Union's industrial action due to ongoing disputes
The International Longshoremen's Association (ILA) recently undertook a three-day strike at ports on the US East and Gulf coast, causing substantial disruption to the country's imports and exports. The strike, which ended after a "tentative agreement" was reached in negotiations between the ILA and the United States Maritime Alliance (USMX), has resulted in various shipping lines applying emergency operations surcharges and local port charges.
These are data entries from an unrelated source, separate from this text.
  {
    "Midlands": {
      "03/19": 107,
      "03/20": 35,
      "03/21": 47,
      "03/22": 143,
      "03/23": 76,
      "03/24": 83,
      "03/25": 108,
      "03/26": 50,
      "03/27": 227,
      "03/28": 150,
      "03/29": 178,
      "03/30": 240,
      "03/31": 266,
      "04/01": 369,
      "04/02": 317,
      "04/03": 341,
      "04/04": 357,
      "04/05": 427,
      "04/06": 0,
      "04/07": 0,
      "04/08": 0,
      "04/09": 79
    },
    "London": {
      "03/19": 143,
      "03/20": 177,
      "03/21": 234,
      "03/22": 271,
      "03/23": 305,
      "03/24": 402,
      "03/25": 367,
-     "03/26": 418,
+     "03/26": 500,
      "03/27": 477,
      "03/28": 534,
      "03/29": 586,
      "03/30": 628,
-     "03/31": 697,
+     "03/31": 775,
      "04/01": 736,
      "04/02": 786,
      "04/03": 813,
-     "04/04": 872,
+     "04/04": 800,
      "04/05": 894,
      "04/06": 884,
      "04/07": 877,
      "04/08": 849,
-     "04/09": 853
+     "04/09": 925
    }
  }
Hapag Lloyd, MSC, and Maersk are among the shipping lines that have implemented surcharges. Hapag Lloyd is applying a Work Disruption Surcharge of $1,000 per teu from 18 October on container shipments to the US east and Gulf coasts. MSC has notified its customers that it is applying a $1,000 surcharge per 20ft container, and $1,500 per 40ft container. Maersk has implemented a local Port Disruption Surcharge of $1.500 per teu (20ft equivalent unit) for all cargo moving to and from USA East Coast and Gulf Coast terminals. CMA CGM has advised that US east and Gulf coast local port charges for import shipments of $1,500 per teu would be applied. Export shipments would be subject to local port charges of $800 per 20ft and $1,000 per 40ft.
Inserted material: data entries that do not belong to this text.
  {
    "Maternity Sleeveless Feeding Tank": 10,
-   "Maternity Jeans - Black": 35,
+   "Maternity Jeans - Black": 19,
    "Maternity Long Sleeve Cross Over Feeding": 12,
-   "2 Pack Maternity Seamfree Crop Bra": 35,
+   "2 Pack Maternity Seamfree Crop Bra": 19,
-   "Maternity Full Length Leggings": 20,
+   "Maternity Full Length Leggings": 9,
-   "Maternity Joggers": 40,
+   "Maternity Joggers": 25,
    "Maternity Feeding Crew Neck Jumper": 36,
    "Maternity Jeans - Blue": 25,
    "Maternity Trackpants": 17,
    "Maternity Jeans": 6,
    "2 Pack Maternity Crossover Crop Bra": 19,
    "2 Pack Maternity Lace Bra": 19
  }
The strike affected 36 ports, impacting 70% of all containerized US exports and roughly 56% of US imports. If a liner decides to anchor outside a port and wait for disruption to end, cargo on that vessel won't be unloaded until the port is reopened and the vessel docks. This has led to delays in shipping, with the length of delays depending on specific schedules and cargoes. Shipping lines may decide to re-route vessels, meaning cargo is discharged in a different location. The mode by which a container travels could change, from ship to rail, or ship to air freight.
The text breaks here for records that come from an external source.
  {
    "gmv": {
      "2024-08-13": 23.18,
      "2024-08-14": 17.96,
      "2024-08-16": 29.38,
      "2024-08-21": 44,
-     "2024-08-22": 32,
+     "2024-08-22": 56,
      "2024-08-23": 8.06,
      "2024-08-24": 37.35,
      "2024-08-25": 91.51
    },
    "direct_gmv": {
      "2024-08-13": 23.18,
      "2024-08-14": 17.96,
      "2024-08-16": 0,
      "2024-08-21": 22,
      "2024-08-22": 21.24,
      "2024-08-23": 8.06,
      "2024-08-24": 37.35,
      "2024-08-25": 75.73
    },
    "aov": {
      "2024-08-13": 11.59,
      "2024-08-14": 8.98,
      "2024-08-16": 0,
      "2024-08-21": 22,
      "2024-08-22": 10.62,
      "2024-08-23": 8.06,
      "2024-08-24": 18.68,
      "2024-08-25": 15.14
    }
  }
The strikes have had an impact on US imports and exports, with estimates suggesting a one-week strike would cost the US economy about $2.1 billion. Most of the cost would be a $1.5 billion loss in the value of perishable goods that couldn't be delivered on time. Under the deal, members of the ILA will see an approximately 62 percent wage increase.
Shippers had already brought imports and exports forward ahead of the Christmas and Thanksgiving surge, causing container rates to increase on shipping trade routes to and from the US. The precarious nature of international shipping means that disruption, delay, and surcharges have obvious cost implications on doing business, with wider economic impact.
Customers and clients affected by the strike are being contacted by Crown Relocations and Crown World Mobility to discuss circumstances and options. The strikes come at a time when inflation had been falling and high shipping rates caused by previous events were starting to come down.
In conclusion, the ILA strike has caused significant disruption to the US container shipping industry, leading to surcharges, delays, and potential rerouting of cargo. The economic impact is far-reaching, affecting both businesses and consumers.